31 David said to Joab, and to all the people who were with him, Tear your clothes, and gird yourselves with sackcloth, and mourn before Abner. King David followed the bier. 32 They buried Abner in Hebron: and the king lifted up his voice, and wept at the grave of Abner; and all the people wept. 33 The king lamented for Abner, and said, “Should Abner die as a fool dies? 34 Your hands were not bound, nor your feet put into fetters. As a man falls before the children of iniquity, so you fell.”
All the people wept again over him. 35 All the people came to cause David to eat bread while it was yet day; but David swore, saying, “God do so to me, and more also, if I taste bread, or anything else, until the sun goes down.”

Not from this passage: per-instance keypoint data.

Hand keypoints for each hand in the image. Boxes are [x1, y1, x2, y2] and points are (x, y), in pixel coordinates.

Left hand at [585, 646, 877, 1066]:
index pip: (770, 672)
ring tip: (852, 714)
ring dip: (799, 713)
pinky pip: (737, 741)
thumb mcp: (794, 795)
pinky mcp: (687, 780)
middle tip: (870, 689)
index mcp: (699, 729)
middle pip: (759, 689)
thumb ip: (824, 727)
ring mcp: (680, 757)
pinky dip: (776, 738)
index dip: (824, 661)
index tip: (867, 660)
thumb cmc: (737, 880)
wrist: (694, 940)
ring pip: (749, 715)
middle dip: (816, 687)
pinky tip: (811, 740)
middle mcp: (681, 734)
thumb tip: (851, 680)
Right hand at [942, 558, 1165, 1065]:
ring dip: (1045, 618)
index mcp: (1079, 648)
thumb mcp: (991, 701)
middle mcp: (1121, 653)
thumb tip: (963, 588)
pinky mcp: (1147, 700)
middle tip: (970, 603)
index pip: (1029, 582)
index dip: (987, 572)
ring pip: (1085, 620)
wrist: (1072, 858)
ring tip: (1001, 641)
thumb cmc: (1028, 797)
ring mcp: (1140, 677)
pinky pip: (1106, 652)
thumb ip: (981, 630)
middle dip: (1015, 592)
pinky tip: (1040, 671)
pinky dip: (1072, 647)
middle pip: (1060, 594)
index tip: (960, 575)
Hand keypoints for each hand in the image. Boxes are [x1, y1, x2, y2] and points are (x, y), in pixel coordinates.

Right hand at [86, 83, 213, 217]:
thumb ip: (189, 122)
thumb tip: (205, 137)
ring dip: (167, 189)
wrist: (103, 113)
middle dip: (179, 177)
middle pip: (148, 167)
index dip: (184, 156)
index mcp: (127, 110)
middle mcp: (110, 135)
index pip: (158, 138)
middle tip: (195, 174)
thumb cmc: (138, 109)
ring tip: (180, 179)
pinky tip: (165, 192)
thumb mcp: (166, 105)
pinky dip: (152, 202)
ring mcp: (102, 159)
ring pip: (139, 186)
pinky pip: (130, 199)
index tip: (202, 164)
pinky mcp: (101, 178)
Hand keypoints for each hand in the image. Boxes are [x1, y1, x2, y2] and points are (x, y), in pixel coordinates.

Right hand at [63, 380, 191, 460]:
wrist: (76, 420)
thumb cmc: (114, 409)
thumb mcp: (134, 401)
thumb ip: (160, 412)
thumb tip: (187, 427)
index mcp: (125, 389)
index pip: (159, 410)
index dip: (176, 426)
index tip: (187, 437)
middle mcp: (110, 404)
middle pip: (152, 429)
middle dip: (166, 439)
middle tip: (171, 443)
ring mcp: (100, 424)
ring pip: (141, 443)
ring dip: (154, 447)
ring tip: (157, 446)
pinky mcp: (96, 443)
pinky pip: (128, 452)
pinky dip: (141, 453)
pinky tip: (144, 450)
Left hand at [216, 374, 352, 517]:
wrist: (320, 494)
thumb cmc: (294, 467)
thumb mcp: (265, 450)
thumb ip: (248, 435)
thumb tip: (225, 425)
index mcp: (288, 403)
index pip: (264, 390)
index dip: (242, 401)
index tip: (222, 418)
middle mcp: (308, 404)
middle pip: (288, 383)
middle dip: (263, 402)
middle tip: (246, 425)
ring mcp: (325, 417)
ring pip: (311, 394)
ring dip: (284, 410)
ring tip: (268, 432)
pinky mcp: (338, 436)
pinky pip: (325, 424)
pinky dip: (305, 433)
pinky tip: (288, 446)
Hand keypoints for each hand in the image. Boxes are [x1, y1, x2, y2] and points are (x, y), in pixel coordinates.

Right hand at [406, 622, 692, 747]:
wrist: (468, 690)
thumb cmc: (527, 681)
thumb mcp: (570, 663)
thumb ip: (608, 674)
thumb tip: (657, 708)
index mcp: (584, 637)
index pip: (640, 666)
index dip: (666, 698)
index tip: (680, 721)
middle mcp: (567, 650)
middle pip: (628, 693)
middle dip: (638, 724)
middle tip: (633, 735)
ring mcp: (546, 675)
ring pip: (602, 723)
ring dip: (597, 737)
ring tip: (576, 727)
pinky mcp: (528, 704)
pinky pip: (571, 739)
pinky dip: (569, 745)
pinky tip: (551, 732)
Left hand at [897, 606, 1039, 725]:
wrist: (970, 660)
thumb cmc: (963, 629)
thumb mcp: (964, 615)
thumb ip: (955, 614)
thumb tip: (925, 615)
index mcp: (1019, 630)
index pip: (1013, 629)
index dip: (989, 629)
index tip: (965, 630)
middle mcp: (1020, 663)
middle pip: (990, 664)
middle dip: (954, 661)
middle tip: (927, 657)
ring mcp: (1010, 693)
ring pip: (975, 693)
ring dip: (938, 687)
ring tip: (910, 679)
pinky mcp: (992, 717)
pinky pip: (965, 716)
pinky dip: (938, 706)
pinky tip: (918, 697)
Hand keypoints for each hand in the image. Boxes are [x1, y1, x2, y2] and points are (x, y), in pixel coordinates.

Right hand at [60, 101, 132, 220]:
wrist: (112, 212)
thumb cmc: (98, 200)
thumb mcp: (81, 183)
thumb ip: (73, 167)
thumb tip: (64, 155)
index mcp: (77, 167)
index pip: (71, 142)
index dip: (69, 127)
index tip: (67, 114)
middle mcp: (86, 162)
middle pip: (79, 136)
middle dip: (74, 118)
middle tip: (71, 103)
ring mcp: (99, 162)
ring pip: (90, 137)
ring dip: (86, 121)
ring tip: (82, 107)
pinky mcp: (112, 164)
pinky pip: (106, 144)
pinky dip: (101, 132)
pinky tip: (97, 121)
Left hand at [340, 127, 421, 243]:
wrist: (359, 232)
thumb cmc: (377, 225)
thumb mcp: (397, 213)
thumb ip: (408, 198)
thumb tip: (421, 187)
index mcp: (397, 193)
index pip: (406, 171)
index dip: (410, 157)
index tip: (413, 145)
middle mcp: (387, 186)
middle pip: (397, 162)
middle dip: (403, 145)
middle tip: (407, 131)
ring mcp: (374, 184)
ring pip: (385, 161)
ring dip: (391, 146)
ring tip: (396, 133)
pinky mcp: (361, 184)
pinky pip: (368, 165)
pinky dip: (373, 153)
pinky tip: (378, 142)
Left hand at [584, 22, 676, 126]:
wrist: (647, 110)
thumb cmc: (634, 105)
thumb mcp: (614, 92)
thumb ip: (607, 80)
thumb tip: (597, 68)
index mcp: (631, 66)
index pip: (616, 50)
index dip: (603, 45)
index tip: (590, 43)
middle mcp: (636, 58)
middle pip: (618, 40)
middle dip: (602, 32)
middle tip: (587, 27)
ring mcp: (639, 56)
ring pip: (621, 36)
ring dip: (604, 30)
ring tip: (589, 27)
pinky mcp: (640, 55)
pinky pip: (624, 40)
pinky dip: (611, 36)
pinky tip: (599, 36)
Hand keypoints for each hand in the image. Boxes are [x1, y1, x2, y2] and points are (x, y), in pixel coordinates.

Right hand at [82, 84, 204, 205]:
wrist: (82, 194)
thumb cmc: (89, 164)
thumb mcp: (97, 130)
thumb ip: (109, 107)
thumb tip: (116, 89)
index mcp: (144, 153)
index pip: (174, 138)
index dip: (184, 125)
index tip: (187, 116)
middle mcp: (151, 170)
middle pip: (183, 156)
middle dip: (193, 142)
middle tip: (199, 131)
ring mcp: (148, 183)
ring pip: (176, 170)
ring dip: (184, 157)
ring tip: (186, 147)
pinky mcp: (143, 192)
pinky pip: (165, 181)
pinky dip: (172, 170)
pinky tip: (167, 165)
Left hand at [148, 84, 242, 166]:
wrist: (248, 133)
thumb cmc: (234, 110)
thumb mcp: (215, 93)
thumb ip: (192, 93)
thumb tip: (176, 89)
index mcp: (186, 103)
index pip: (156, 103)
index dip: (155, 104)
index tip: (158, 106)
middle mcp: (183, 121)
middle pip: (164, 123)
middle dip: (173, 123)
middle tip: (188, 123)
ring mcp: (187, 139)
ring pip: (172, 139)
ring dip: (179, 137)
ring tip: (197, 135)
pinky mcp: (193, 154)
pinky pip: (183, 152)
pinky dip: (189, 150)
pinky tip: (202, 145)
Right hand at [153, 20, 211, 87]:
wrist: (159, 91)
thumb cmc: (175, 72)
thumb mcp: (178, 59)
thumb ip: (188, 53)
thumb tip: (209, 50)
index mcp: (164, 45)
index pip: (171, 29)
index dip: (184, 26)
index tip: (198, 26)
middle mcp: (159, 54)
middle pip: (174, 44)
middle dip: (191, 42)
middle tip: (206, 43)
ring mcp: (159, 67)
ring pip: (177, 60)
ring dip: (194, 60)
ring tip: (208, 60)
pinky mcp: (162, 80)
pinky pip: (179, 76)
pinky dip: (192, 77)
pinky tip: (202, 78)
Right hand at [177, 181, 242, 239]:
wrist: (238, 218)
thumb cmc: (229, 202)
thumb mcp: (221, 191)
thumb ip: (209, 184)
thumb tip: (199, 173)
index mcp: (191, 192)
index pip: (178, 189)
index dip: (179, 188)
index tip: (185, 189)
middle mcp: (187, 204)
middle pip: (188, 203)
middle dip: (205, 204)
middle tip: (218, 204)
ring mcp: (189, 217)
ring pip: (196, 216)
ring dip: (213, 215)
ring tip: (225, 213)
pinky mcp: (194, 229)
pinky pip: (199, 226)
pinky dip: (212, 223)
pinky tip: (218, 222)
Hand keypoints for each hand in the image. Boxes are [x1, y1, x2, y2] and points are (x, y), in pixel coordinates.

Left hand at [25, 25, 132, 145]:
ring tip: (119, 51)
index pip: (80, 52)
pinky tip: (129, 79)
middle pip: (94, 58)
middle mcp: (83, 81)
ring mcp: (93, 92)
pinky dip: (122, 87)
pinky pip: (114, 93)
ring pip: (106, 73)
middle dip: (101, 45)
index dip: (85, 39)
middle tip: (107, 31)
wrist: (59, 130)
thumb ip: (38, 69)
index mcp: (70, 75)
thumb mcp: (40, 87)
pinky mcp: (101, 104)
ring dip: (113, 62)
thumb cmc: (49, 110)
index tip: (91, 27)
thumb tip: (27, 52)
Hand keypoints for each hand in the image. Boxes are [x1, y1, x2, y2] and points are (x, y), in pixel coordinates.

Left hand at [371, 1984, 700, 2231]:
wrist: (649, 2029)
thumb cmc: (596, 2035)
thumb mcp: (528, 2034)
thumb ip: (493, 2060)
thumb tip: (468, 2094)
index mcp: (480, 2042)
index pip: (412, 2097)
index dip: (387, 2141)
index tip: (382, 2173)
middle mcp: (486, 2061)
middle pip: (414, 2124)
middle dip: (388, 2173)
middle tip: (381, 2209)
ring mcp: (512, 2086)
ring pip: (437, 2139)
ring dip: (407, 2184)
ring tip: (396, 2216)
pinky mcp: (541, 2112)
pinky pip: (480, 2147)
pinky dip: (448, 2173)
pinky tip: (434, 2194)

Matthew Henry's Commentary on 2 Samuel 3:31-35
Commentary on 2 Samuel 3:22-39
(Read 2 Samuel 3:22-39)
Judgments are prepared for such scorners as Abner; but Joab, in what he did, acted wickedly. David laid Abner's murder deeply to heart, and in many ways expressed his detestation of it. The guilt of blood brings a curse upon families: if men do not avenge it, God will. It is a sad thing to die like a fool, as they do that any way shorten their own days, and those who make no provision for another world. Who would be fond of power, when a man may have the name of it, and must be accountable for it, yet is hampered in the use of it? David ought to have done his duty, and then trusted God with the issue. Carnal policy spared Joab. The Son of David may long delay, but never fails to punish impenitent sinners. He who now reigns upon the throne of David, has a kingdom of a nobler kind. Whatever He doeth, is noticed by all his willing people, and is pleasing to them.